RNAO knows the burden of COVID-19 illness and death will fall once again on vulnerable, racialized and marginalized neighbourhoods and populations that do not have adequate resources to protect themselves during a lockdown. There must be immediate measures to protect vulnerable people in congregate settings, high-rises, and racialized communities. Governments at all levels must also protect persons experiencing homelessness, addictions and disability.
Although as nurses we believe that schools should remain open, we remain gravely concerned that not enough resources have been provided to ensure proper physical distancing in all schools, proper ventilation, and adequate support for educators who are working under extremely stress-producing realities. Masking is still not universally required in all school boards and for all children ages three and up, as recommended months ago by many, including RNAO.

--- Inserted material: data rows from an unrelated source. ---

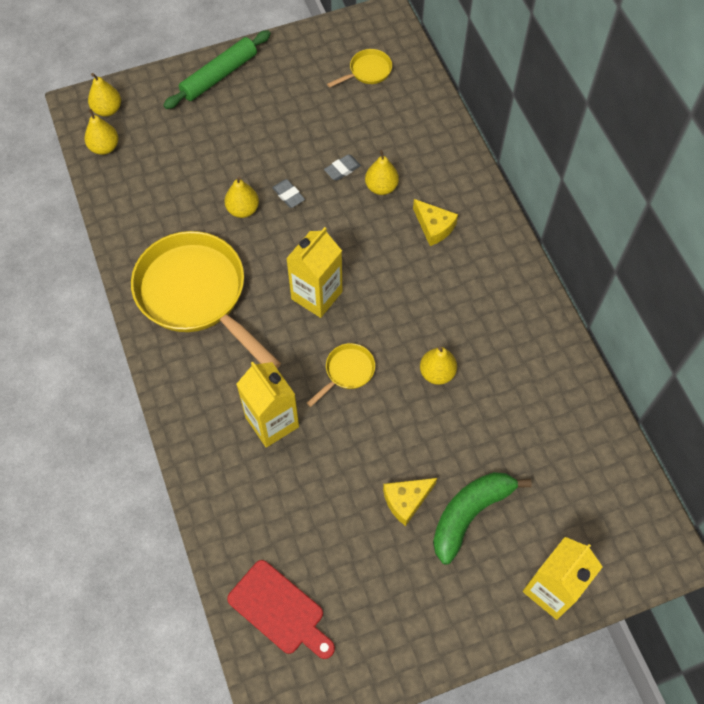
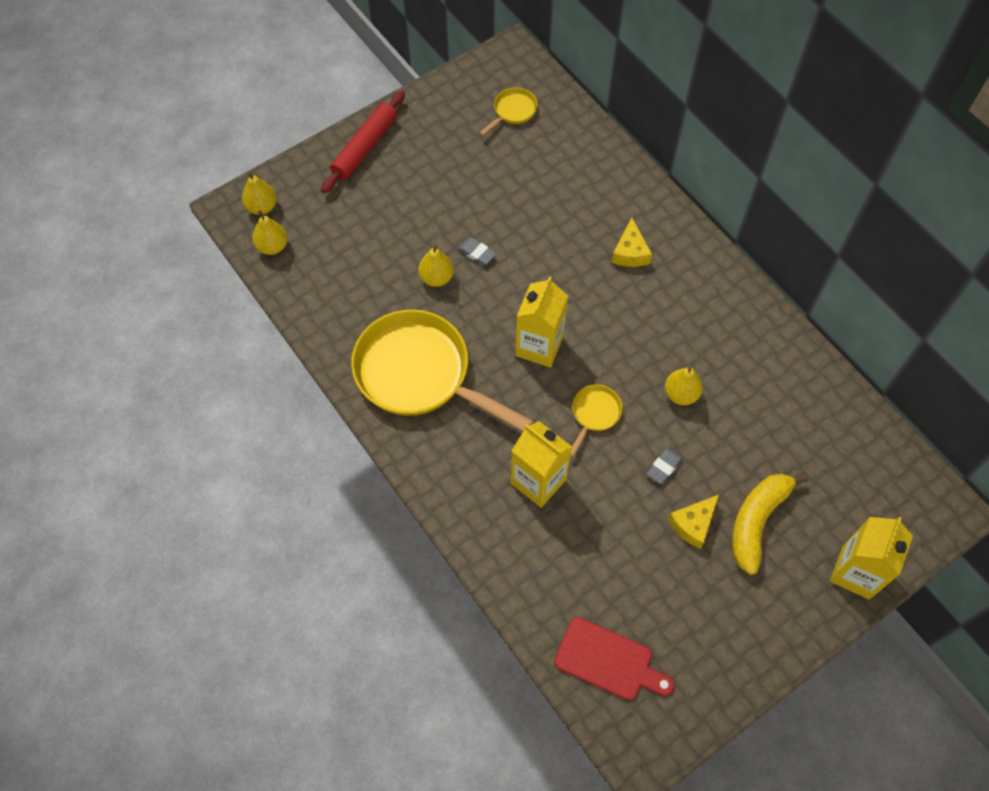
camera: 15 degrees left, 0 degrees up
green rolling pin [163,30,271,109] -> red rolling pin [321,91,405,193]
grey eraser [324,154,361,181] -> grey eraser moved to [647,447,683,484]
yellow pear [365,150,399,195] -> none
yellow cheese [413,199,458,246] -> yellow cheese turned 60 degrees clockwise [612,217,652,267]
green banana [433,472,532,564] -> yellow banana [732,473,808,575]

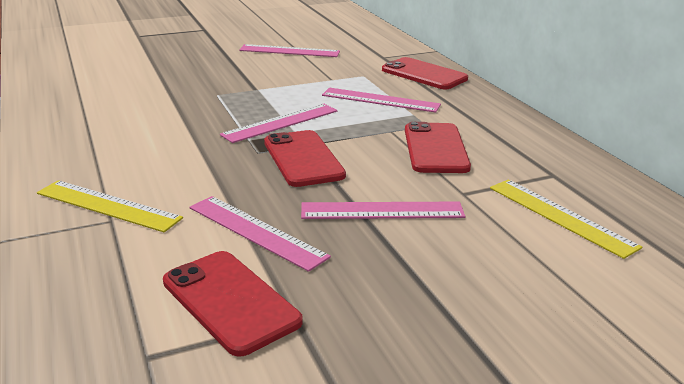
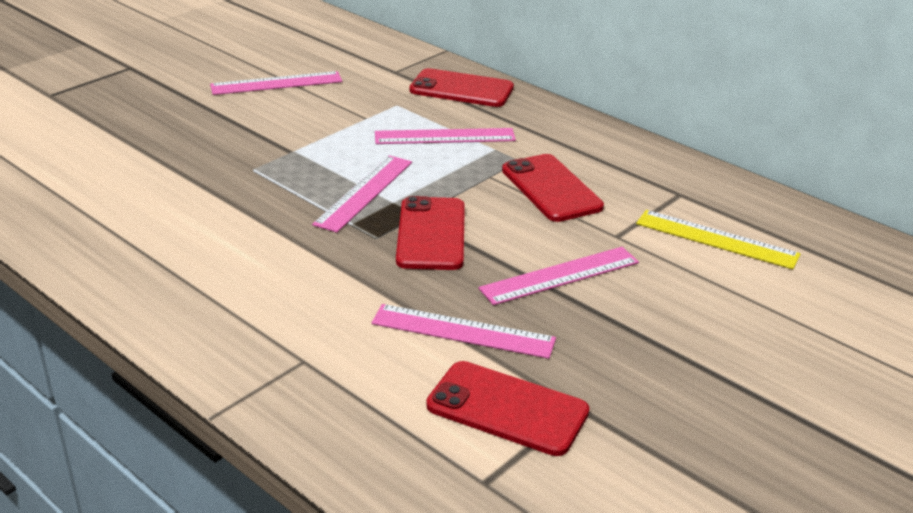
camera: 25 degrees left, 5 degrees up
yellow ruler [37,180,183,232] -> none
red phone [264,130,346,187] -> red phone turned 45 degrees clockwise [396,196,465,270]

The virus is once again surging and claiming the lives of residents in long-term care (LTC) homes at a much higher rate than in the population at large. Since Sept. 14, 323 seniors in LTC homes have died. RNAO has been clear about the urgency of a LTC nursing home basic care guarantee to keep residents and staff safe. Responsibility for the death toll in long-term care falls squarely on decision-makers who have known for years – and have seen consistently for the past eight months – the ensuing tragedy caused by their inaction. We have also insisted that essential care partners must be allowed to be with their loved ones – in all nursing homes – and we have made government aware that not all homes comply.
Nurses are working together with other health-care providers under enormously stressful and exhausting conditions to keep people healthy. Nurses call on the public to do their part. There is nothing more demoralizing than to see people who show disregard, ignorance and harmful behaviours at a time when many of us, and many other essential workers, are risking their lives to provide care and services. We must all act together: staying home if we can, minimizing interactions with others, washing our hands, practising physical distancing, avoiding crowded places, wearing a mask, avoiding social events beyond our household, isolating if we come into contact with a suspected case, and eliminating all but the most essential travel. Applauding us and calling us heroes is nice, your actions helps us care for others.
Nurses call on our government to immediately take a COVID-Zero approach to COVID-19; and we call on the public to fully engage in protecting themselves and others. This is the only way to reduce the threat that looms as winter approaches and the resulting tragedy of losing loved ones. Heeding this advice means we will all one day be able to resume our normal lives and do the things we used to take for granted.